Write out all of the entries, matching the original exactly.

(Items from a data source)
━━━━━━━━
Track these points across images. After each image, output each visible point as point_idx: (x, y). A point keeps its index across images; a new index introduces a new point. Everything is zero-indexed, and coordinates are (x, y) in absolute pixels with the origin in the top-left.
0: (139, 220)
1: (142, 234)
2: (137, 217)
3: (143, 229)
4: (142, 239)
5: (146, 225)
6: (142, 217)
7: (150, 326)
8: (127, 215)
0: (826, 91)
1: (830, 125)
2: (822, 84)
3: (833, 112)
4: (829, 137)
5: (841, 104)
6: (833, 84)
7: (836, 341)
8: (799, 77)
━━━━━━━━
> **TASK SOLUTION**
Track these points across images. After each image, output each visible point as point_idx: (x, y). A point keeps its index across images; a new index introduces a new point. Everything is zero-indexed, and coordinates are (x, y) in absolute pixels with the origin in the top-left.
0: (139, 220)
1: (142, 234)
2: (137, 217)
3: (143, 229)
4: (142, 239)
5: (146, 225)
6: (142, 217)
7: (150, 326)
8: (127, 215)
0: (826, 91)
1: (830, 125)
2: (822, 84)
3: (833, 112)
4: (829, 137)
5: (841, 104)
6: (833, 84)
7: (836, 341)
8: (799, 77)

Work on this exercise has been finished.